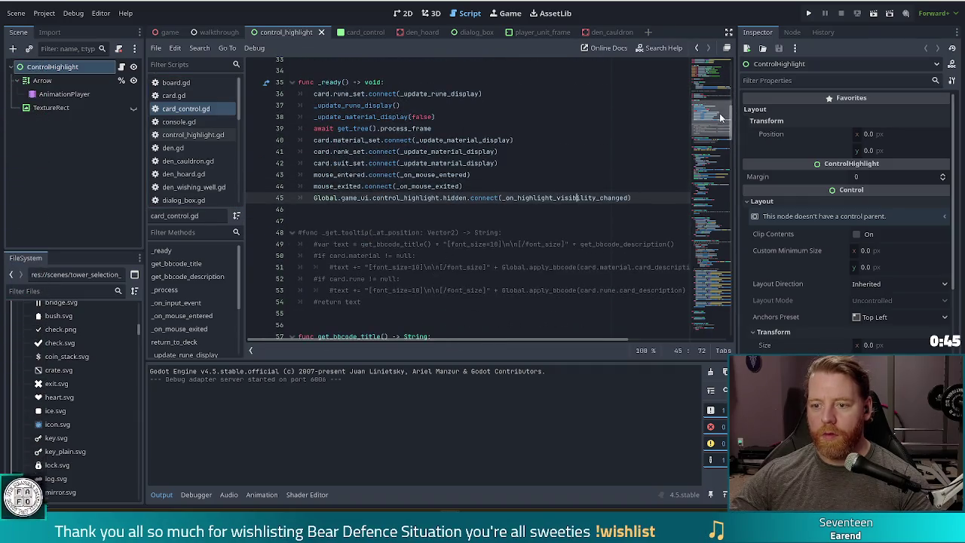
Check the print handler at the script's end, return to line 45, and save with Ctrl+S.
left_click_drag(720, 117, 720, 313)
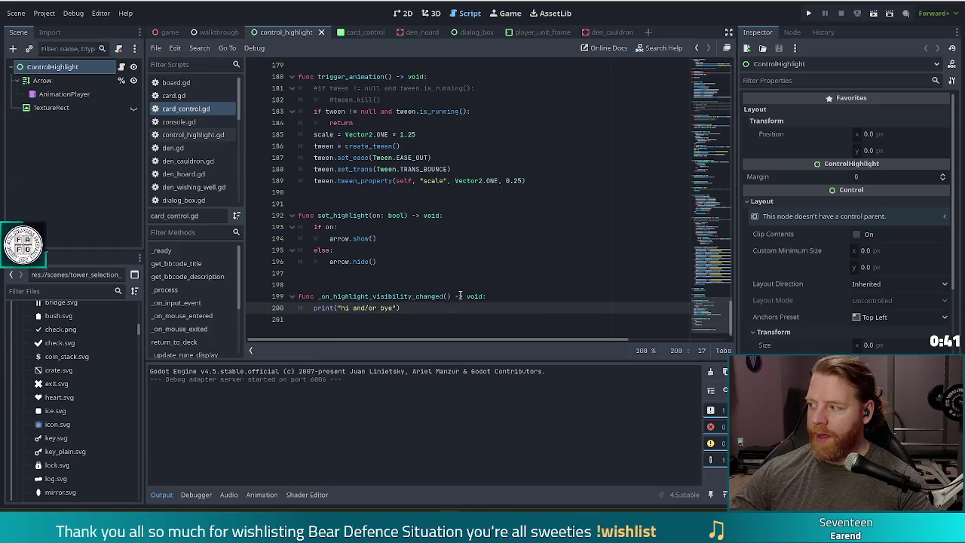
mouse_move(720, 313)
left_mouse_down()
mouse_move(710, 87)
mouse_move(709, 111)
left_mouse_up()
··········
• ASSIGNED TASK
Please print the entries shown above again, exactly, and skip the pictures.

• ANSWER SPACE
Check the print handler at the script's end, return to line 45, and save with Ctrl+S.
left_click_drag(720, 117, 720, 313)
mouse_move(720, 313)
left_mouse_down()
mouse_move(710, 87)
mouse_move(709, 111)
left_mouse_up()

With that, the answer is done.